Instellingsbesluit Commissie Stedelijke Distributie

20 januari 2005

Nr. DGG/A 04/006683

De Minister van Verkeer en Waterstaat,

Gelet op de brief van 12 juli 2004 aan de Tweede Kamer der Staten-Generaal over stedelijke distributie (Tweede Kamer, vergaderjaar 2003/2004, 29 200 XII, nr. 151);

Besluit:

Artikel 1

Er is een Commissie Stedelijke Distributie, verder aan te duiden als de Commissie.

Artikel 2

De Commissie heeft als opdracht:

a. advisering van regionale partijen bij de regionale afstemming van regelgeving en andere activiteiten inzake stedelijke distributie op hun verzoek;

b. bemiddeling of arbitrage in die gevallen waarin regionale tripartiete samenwerking inzake stedelijke distributie niet conform de daaraan door de Minister van Verkeer en Waterstaat in de nota mobiliteit gestelde minimum proceseisen tot stand komt;

c. ontwikkeling van een instrument van benchmarking voor regionale afstemming;

d. ontwikkeling van een instrument gericht op bovenregionale samenwerking;

e. onderzoek te doen naar de maatschappelijke en economische effecten van de organisatie en aanpak van stedelijke distributie en de ontwikkeling van een instrument om hier op regionale schaal inzicht in te verkrijgen; en

f. onderzoek te doen naar het inbouwen van een prikkel om marktpartijen directer te belonen voor publiek verantwoord gedrag.

Artikel 3

1. De Commissie bestaat uit vijf leden.

2. De leden zijn:

dhr. prof. dr. W. Lemstra (voorzitter),

dhr. drs. A.B. Sakkers (plaatsvervangend voorzitter),

mw. A.H. van Arenthals-Kramer Freher,

mw. dr. B.I. van der Burg,

dhr. C.J. Driessen.

3. De leden van de Commissie hebben zitting op persoonlijke titel.
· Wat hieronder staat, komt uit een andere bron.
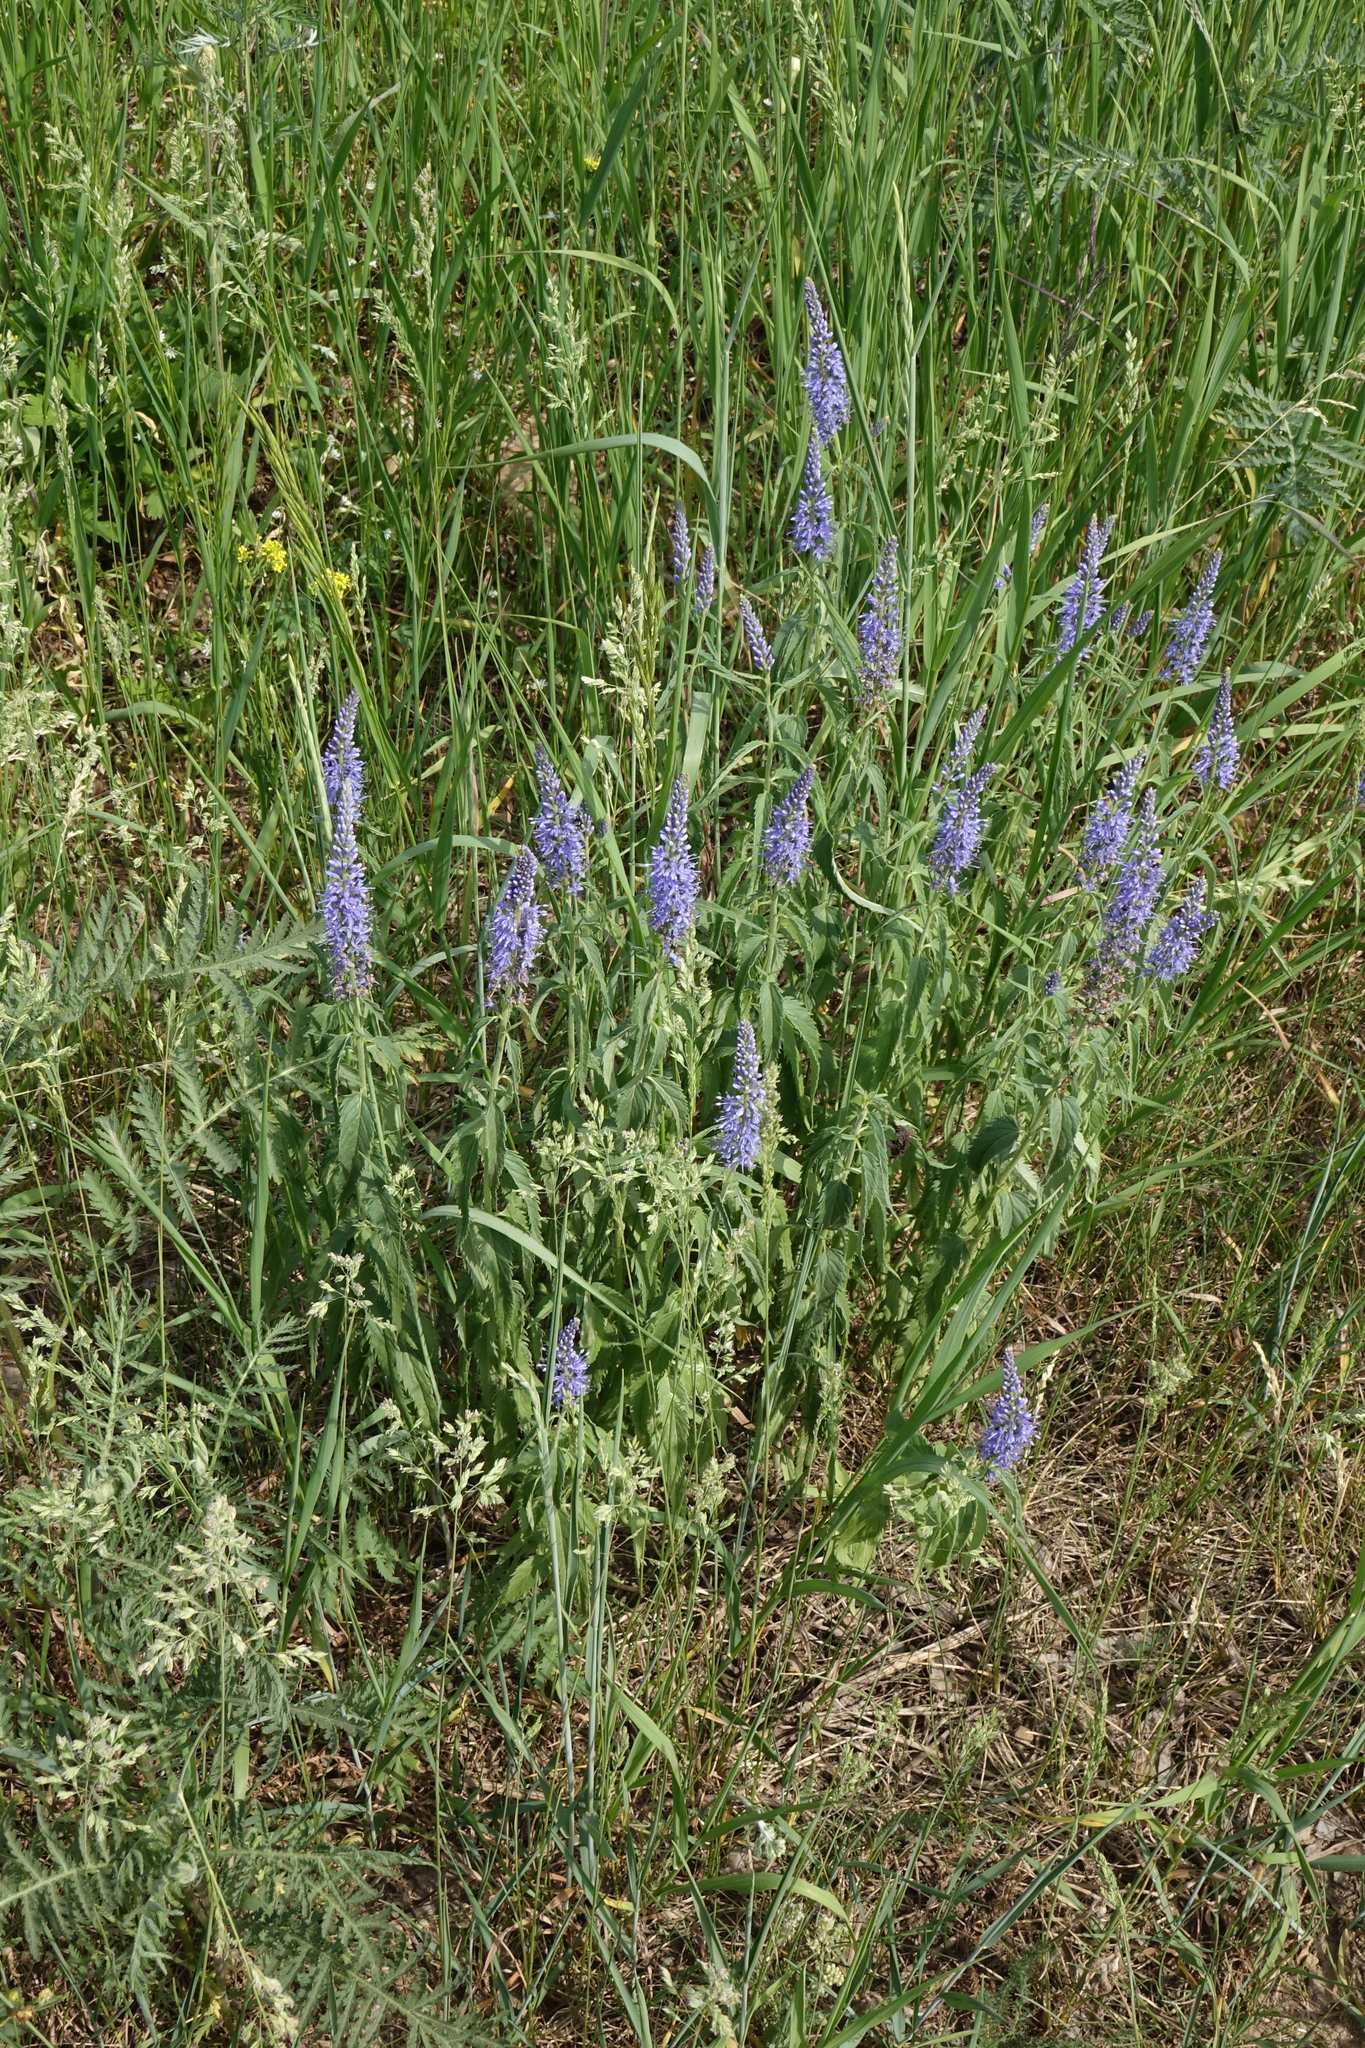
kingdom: Plantae
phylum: Tracheophyta
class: Magnoliopsida
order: Lamiales
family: Plantaginaceae
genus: Veronica
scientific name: Veronica longifolia
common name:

4. De leden van de Commissie worden op eigen verzoek door de Minister van Verkeer en Waterstaat ontslagen. De Minister van Verkeer en Waterstaat kan hen voorts schorsen en ontslaan wegens ongeschiktheid, onbekwaamheid of op andere zwaarwegende gronden.

Artikel 4

1. De Minister voorziet voor de ondersteuning van de Commissie in een secretariaat.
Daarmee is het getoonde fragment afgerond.